DashaK, BoneTree, Shrift, Robyn the Snowshoe Hare: Pen names come in all forms. In public, these fans may admit to taping their favorite shows, but getting them to talk about writing fanfiction is another matter. "I'm not ashamed I do it, but I do write some stories that are high in sexual content," says DashaK. "I wouldn't want some weirdo to show up on my doorstep one day. Sadly, this has happened to a few writers I know. Or I would hate for my boss to cruise the Net one day and find what I've written. I know a writer who had a co-worker find her stories and maliciously 'out' her to the entire office."
[Frank] Spotnitz [of The X-Files] says he feels flattered that fans are writing about the show's characters. "I think it's an incredible compliment. When people are writing fanfiction, it's avery sure sign that these characters have become dimensional enough to them that they justify that sort of time and thought," he says. Marti Noxon, an executive producer of Buffy the Vampire Slayer, says staffers on Buffy and Angel know better "than to disrespect the creative process of any of these people ... It's flattering because something you're creating - a universe you're a part of - has inspired people to go off and continue imagining." She says that she hasn't read fanfiction but that some staffmembers have checked out some of the more titillating stories on the Net. However, if a storyline starts to lean toward something that may appear on the show, they have to bow out because they don't want to be accused of stealing someone's story. "We're in a weird position with fanfiction . . . Because of legal stuff, we have to be really judicious about how much we read," she says. Noxon, who has penned 19 Buffy episodes, admits feeling creeped out by some of the stories she's heard about, stories that take the characters to "a really dark or gratuitously dirty place. Sometimes you feel protective of your characters and you don't want to see them sullied. I've heard about some stuff that's going on, and I feel like saying, 'Use your own nubile girls. Get away from my girls. These girls are not like that.'"
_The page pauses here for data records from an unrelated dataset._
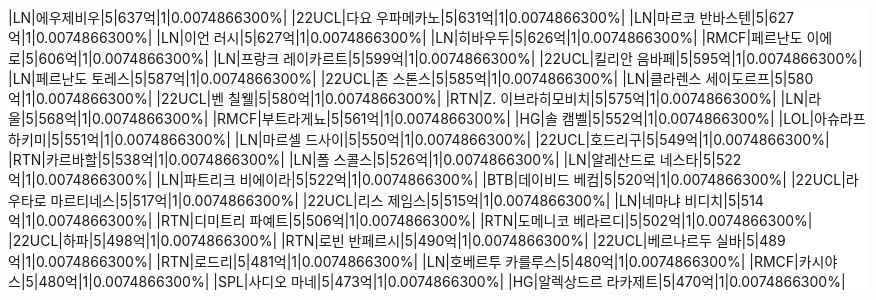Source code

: |LN|에우제비우|5|637억|1|0.0074866300%|
|22UCL|다요 우파메카노|5|631억|1|0.0074866300%|
|LN|마르코 반바스텐|5|627억|1|0.0074866300%|
|LN|이언 러시|5|627억|1|0.0074866300%|
|LN|히바우두|5|626억|1|0.0074866300%|
|RMCF|페르난도 이에로|5|606억|1|0.0074866300%|
|LN|프랑크 레이카르트|5|599억|1|0.0074866300%|
|22UCL|킬리안 음바페|5|595억|1|0.0074866300%|
|LN|페르난도 토레스|5|587억|1|0.0074866300%|
|22UCL|존 스톤스|5|585억|1|0.0074866300%|
|LN|클라렌스 세이도르프|5|580억|1|0.0074866300%|
|22UCL|벤 칠웰|5|580억|1|0.0074866300%|
|RTN|Z. 이브라히모비치|5|575억|1|0.0074866300%|
|LN|라울|5|568억|1|0.0074866300%|
|RMCF|부트라게뇨|5|561억|1|0.0074866300%|
|HG|솔 캠벨|5|552억|1|0.0074866300%|
|LOL|아슈라프 하키미|5|551억|1|0.0074866300%|
|LN|마르셀 드사이|5|550억|1|0.0074866300%|
|22UCL|호드리구|5|549억|1|0.0074866300%|
|RTN|카르바할|5|538억|1|0.0074866300%|
|LN|폴 스콜스|5|526억|1|0.0074866300%|
|LN|알레산드로 네스타|5|522억|1|0.0074866300%|
|LN|파트리크 비에이라|5|522억|1|0.0074866300%|
|BTB|데이비드 베컴|5|520억|1|0.0074866300%|
|22UCL|라우타로 마르티네스|5|517억|1|0.0074866300%|
|22UCL|리스 제임스|5|515억|1|0.0074866300%|
|LN|네마냐 비디치|5|514억|1|0.0074866300%|
|RTN|디미트리 파예트|5|506억|1|0.0074866300%|
|RTN|도메니코 베라르디|5|502억|1|0.0074866300%|
|22UCL|하파|5|498억|1|0.0074866300%|
|RTN|로빈 반페르시|5|490억|1|0.0074866300%|
|22UCL|베르나르두 실바|5|489억|1|0.0074866300%|
|RTN|로드리|5|481억|1|0.0074866300%|
|LN|호베르투 카를루스|5|480억|1|0.0074866300%|
|RMCF|카시야스|5|480억|1|0.0074866300%|
|SPL|사디오 마네|5|473억|1|0.0074866300%|
|HG|알렉상드르 라카제트|5|470억|1|0.0074866300%|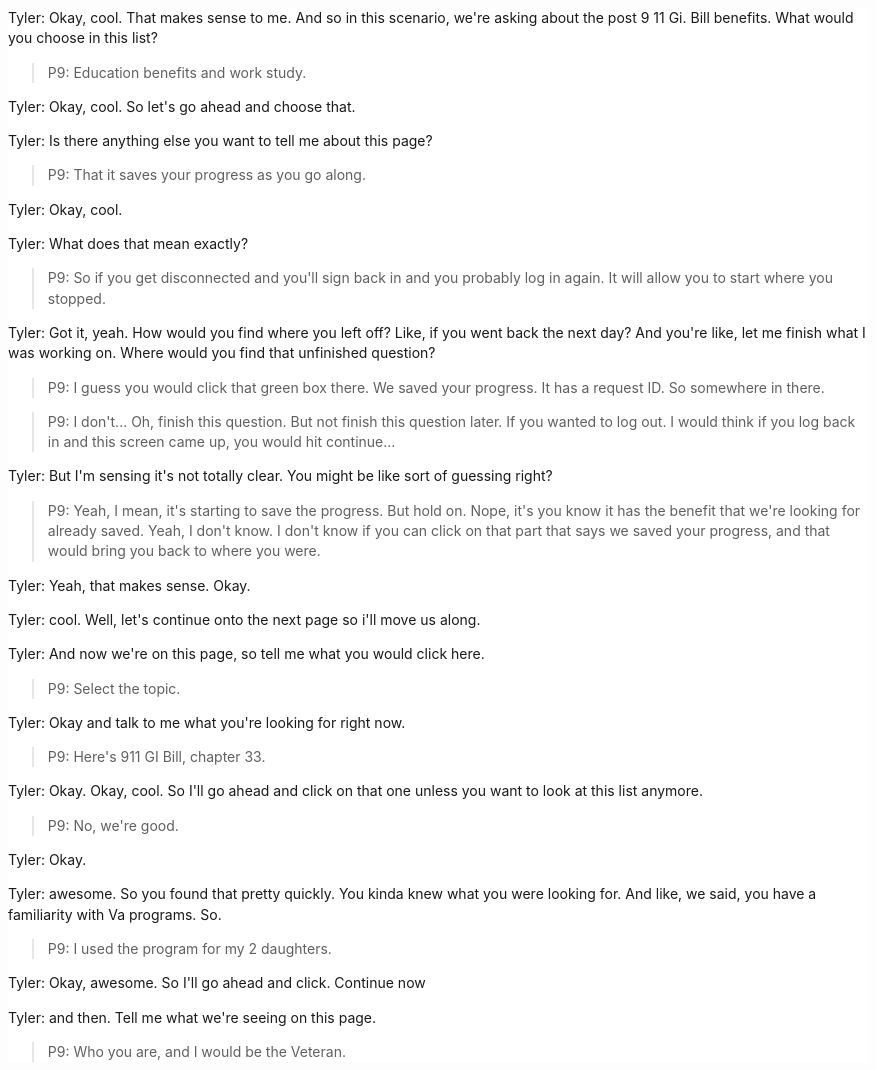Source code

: Tyler: Okay, cool. That makes sense to me. And so in this scenario, we're asking about the post 9 11 Gi. Bill benefits. What would you choose in this list?

> P9: Education benefits and work study.

Tyler: Okay, cool. So let's go ahead and choose that.

Tyler: Is there anything else you want to tell me about this page?

> P9: That it saves your progress as you go along.

Tyler: Okay, cool.

Tyler: What does that mean exactly?

> P9: So if you get disconnected and you'll sign back in and you probably log in again. It will allow you to start where you stopped.

Tyler: Got it, yeah. How would you find where you left off? Like, if you went back the next day? And you're like, let me finish what I was working on. Where would you find that unfinished question?

> P9: I guess you would click that green box there. We saved your progress. It has a request ID. So somewhere in there.

> P9: I don't... Oh, finish this question. But not finish this question later. If you wanted to log out. I would think if you log back in and this screen came up, you would hit continue...

Tyler: But I'm sensing it's not totally clear. You might be like sort of guessing right?

> P9: Yeah, I mean, it's starting to save the progress. But hold on. Nope, it's you know it has the benefit that we're looking for already saved. Yeah, I don't know. I don't know if you can click on that part that says we saved your progress, and that would bring you back to where you were.

Tyler: Yeah, that makes sense. Okay.

Tyler: cool. Well, let's continue onto the next page so i'll move us along.

Tyler: And now we're on this page, so tell me what you would click here.

> P9: Select the topic.

Tyler: Okay and talk to me what you're looking for right now.

> P9: Here's 911 GI Bill, chapter 33.

Tyler: Okay. Okay, cool. So I'll go ahead and click on that one unless you want to look at this list anymore.

> P9: No, we're good.

Tyler: Okay.

Tyler: awesome. So you found that pretty quickly. You kinda knew what you were looking for. And like, we said, you have a familiarity with Va programs. So.

> P9: I used the program for my 2 daughters.

Tyler: Okay, awesome. So I'll go ahead and click. Continue now

Tyler: and then. Tell me what we're seeing on this page.

> P9: Who you are, and I would be the Veteran.
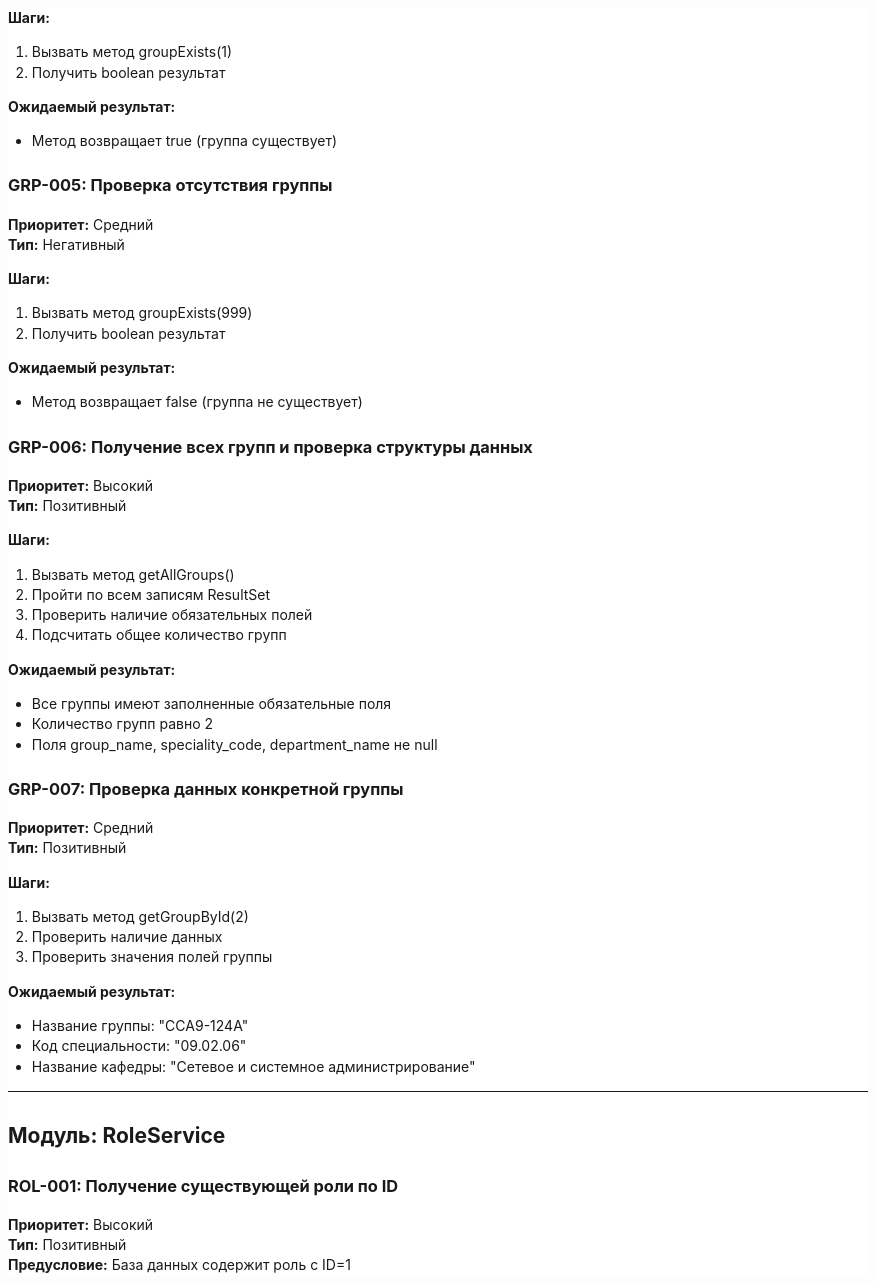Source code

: **Шаги:**
1. Вызвать метод groupExists(1)
2. Получить boolean результат

**Ожидаемый результат:**
- Метод возвращает true (группа существует)

### GRP-005: Проверка отсутствия группы
**Приоритет:** Средний  
**Тип:** Негативный

**Шаги:**
1. Вызвать метод groupExists(999)
2. Получить boolean результат

**Ожидаемый результат:**
- Метод возвращает false (группа не существует)

### GRP-006: Получение всех групп и проверка структуры данных
**Приоритет:** Высокий  
**Тип:** Позитивный

**Шаги:**
1. Вызвать метод getAllGroups()
2. Пройти по всем записям ResultSet
3. Проверить наличие обязательных полей
4. Подсчитать общее количество групп

**Ожидаемый результат:**
- Все группы имеют заполненные обязательные поля
- Количество групп равно 2
- Поля group_name, speciality_code, department_name не null

### GRP-007: Проверка данных конкретной группы
**Приоритет:** Средний  
**Тип:** Позитивный

**Шаги:**
1. Вызвать метод getGroupById(2)
2. Проверить наличие данных
3. Проверить значения полей группы

**Ожидаемый результат:**
- Название группы: "ССА9-124А"
- Код специальности: "09.02.06"
- Название кафедры: "Сетевое и системное администрирование"

---

## Модуль: RoleService

### ROL-001: Получение существующей роли по ID
**Приоритет:** Высокий  
**Тип:** Позитивный  
**Предусловие:** База данных содержит роль с ID=1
Mere Smith, 26, was living in Brooklyn when she discovered Buffy. She spent hours on an Internet posting board called the Bronze and wrote fanfiction that she stored on her hard drive. When a yearly gathering for Bronze members came up in 1998, she hopped a plane to Los Angeles. Among the 150 or so attendees, she met someone who helped her land a job as an assistant to a co-executive producer for the short-lived ABC show Strange World. Now she's an official writer for the show. Her two worlds have merged. "It's just so odd because I've been in both places," she says. "I've been in the office at 7 in the morning on the board in New York ... And I've done the part where I stand over [executive producer Joss Whedon's] shoulder as he reads the board. It's very strange." "Every time I write a script now, I feel like I'm writing fanfic," she says. "I get to actually make the characters do what I want them to do. It's like fanfic but 10 times better because you actually get to see it on-screen. I feel like I'm writing fanfic, it's just that they're paying me to do it now."